When we arrived at Fire, we learned that we could have had dinner there. The pulled pork looked fantastic, so perhaps I’ll try it before heading out on Friday. The reading venue was very nice with great sound and video equipment. Liz Langamak read first. Her poems reflect where she is in her life—engaged and about to be married to another poet. Very sweet poems, but technically amazing. No wonder her work was featured in Best New Poets a few years ago! Kate de Gutes gave an amazing reading next. She read from a manuscript that centers on being a gay female. The parts she read were hilarious, but very poignant, as she attempted to explain to her parents that their visions of a big wedding and grandchildren would never come to fruition. I can’t wait to read the rest of her book when it is published.

During the break, Laura Grossett, a printmaker and fiber artist, displayed her work-in-progress—fabric hangings with embroidered representations of various birds and birds in various stages from embryo to chick. Laura said she had never been to a poetry reading and had never spoken to people about her work (except for other artists). Laura was so excited yesterday that her husband back in Colorado had passed his firearms instruction at the police academy there.

I was first up after the break. Sometimes it’s difficult to know what to read at a particular reading. This time, I was so taken with the landscape and nature here on Orcas Island, that I felt I should read nature or nature-related poems. I opened, however, with “Shadow,” which is sort of my ars poetica. The first line is, “I want to write my poems like a dog/lives life…” I dedicated to the resident Kangaroo House pooch, Campbell, whom I have fallen deeply in love with. If he wasn’t ninety pounds and the size of a miniature horse, I would probably attempt to whisk him away to Kentucky with me. I read some other poems relating to nature and ended with my favorite poem, “This Day in Particular,” which was written on the first anniversary of 9/11.

Bibi Wien ended the reading by sharing passages from her terrific memoir, The Way Home, published by Tupelo Press. She held the audience’s attention with her tale of being lost in the woods in the Adirondacks, and having to spend the night in the wild with her husband, Bob. Again, I can’t wait to read the rest of the book.

When we returned to the B & B, no one was reading to retire, so we sat in the large living area with a roaring fire, glasses of wine, snacks, and great conversation. Everyone stayed up later than usual, so I thought I was ready to go to sleep when I climbed the stairs to the Nuthatch Room. Wrong. I tried reading the “fluffy” novel I found here in the library until I felt my eyes would close on their own. Every time I turned off the lights, however, it was as if my eyes would not close at all. I tossed and turned until well after 3:00 a.m. (which, by the way, in case you’re following the time changes, is about 6:00 a.m. back in Kentucky).

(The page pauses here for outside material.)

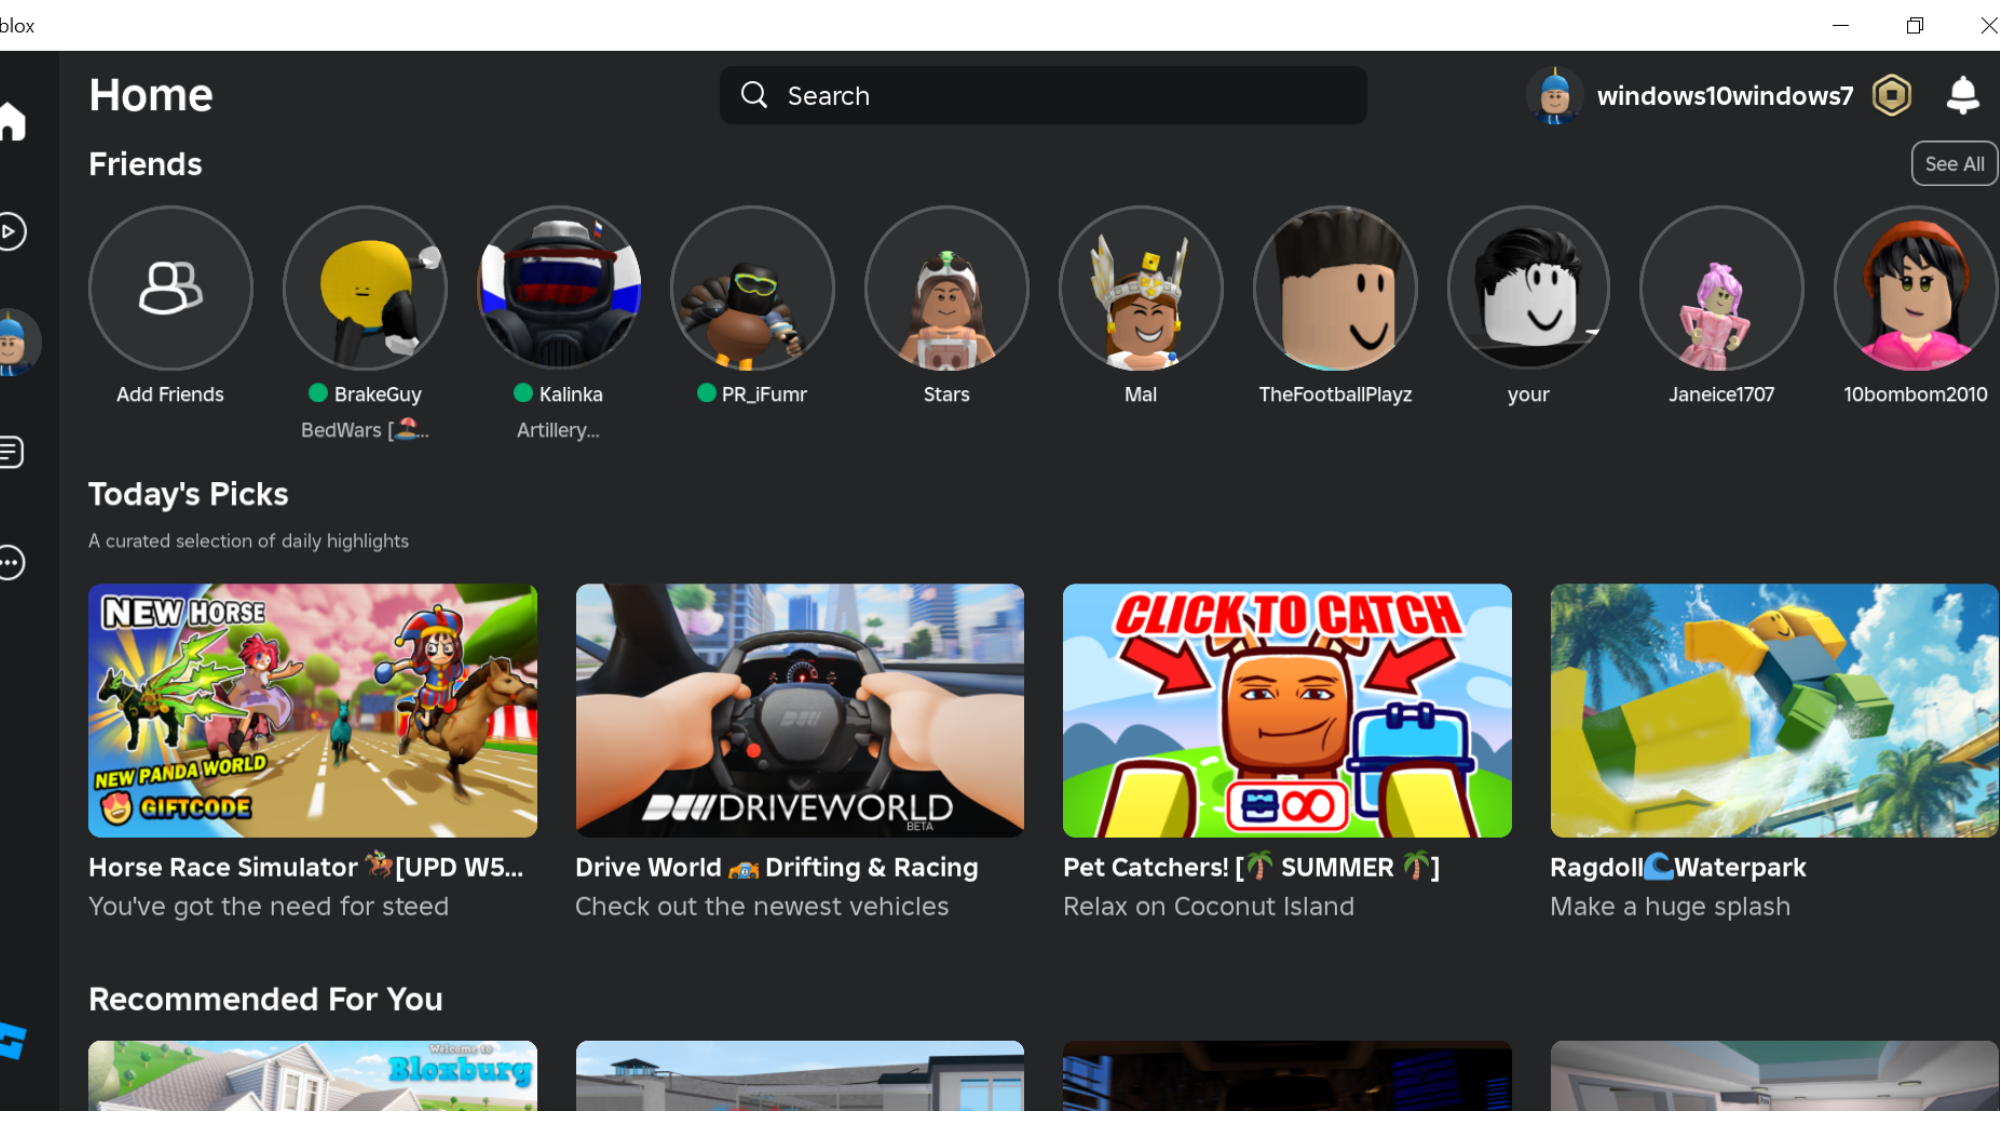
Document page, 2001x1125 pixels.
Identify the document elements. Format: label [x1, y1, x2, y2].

list [0, 0, 2000, 1111]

I finally went to sleep sometime after 3:00, but woke up before my alarm went off at 8:30 (breakfast is served around 9:00). Charles had baked some fantastic “Berry Crisps”(think apple crisp, but with strawberries, blueberries, and maybe raspberries in place of the apples), so it was definitely worth stumbling downstairs. I’ve spent the morning uploading photos and catching up here. I believe I deserve a nap, though. Just not a two-hour nap like yesterday, which may very well have been the problem in the dead of the night.